It is not controversial to say that Medicare & Medicaid spending is bankrupting the United States. Given that we're already broke, and with Baby Boomers retiring in droves, future bills we can't pay will only make a bad situation worse. An interesting graph published recently by the Economist caught my eye (hat tip, Tim Iacono).
Estimated waste in American health-care spending
America has a talent for wasting money on health care. It has devised many ingenious ways to do this. A patient may see many skilled specialists, none of whom coordinate with one another. Payment systems are unfathomably complex and highly variable. Doctors order duplicative or unnecessary tests. The country excels at treating sick people and does a horrible job keeping them from getting sick in the first place. All these problems, however, are due to a simple, structural failing: the more services a hospital provides, the more it is paid.

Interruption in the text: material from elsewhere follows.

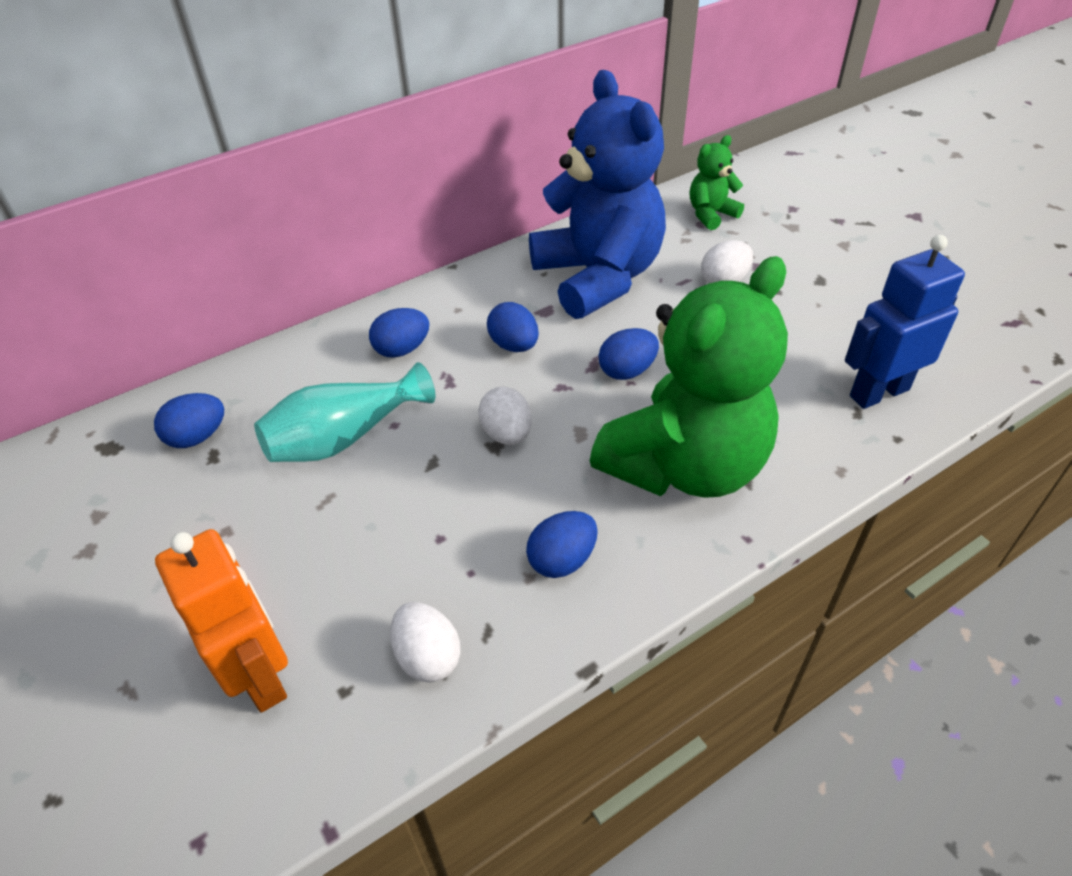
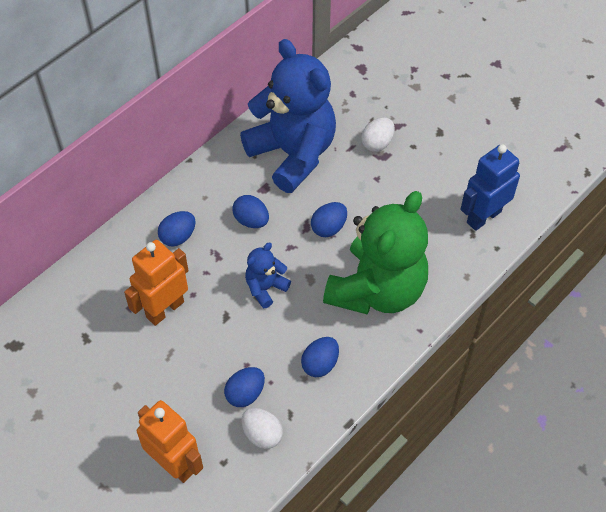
camera: 15 degrees left, 10 degrees up
blue egg [154,393,224,448] -> blue egg moved to [224,367,265,407]
turquoise vase [254,362,435,462] -> orange robot [124,240,188,326]
white egg [478,386,532,445] -> blue teddy bear [245,243,291,308]
green teddy bear [690,135,744,230] -> none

You can easily see that unnecessary care leads the field by a wide margin, with fraud and abuse coming in a distant second. I consider myself an educated man, and pretty smart, too. Still, I am perplexed when I try to understand why unnecessary care is not a form of fraud and abuse. I am sure there are fine distinctions one could make to explain the difference, though I'm not particularly interested in them. And then there are the extremely fine distinctions required to separate unnecessary care from avoidable care, not to mention uncoordinated care.
But I digress.
Eyeballing that chart, the U.S. wasted roughly $845 billion (maximum, dark blue) in 2009 on health care. But did we really? Was it all a total waste?
Consider this jobs chart I took from Mike Shedlock's Interactive Map: Employment History Since 2001 by Job Type (Healthcare, Education, Mining, Construction, Finance, Real Estate, etc).
If you look at the top panel (absolute difference in jobs, millions) you will see that new health care jobs (dark red) leads all the other categories by a very wide margin. The percent difference (bottom panel) is right up there too, indicating that the U.S. is adding health care jobs left and right.
Obviously, you must ask yourself an important question: could the U.S. have added all those health care jobs to the economy without those trillions of dollars of waste and fraud over the last decade? No way!
You must stop thinking of "waste and fraud" as waste and fraud. Start thinking of it as integral to the economy. Where would we be without it? Similar remarks apply to the Defense Industry, Big Finance, Insurance, and God Knows What Else.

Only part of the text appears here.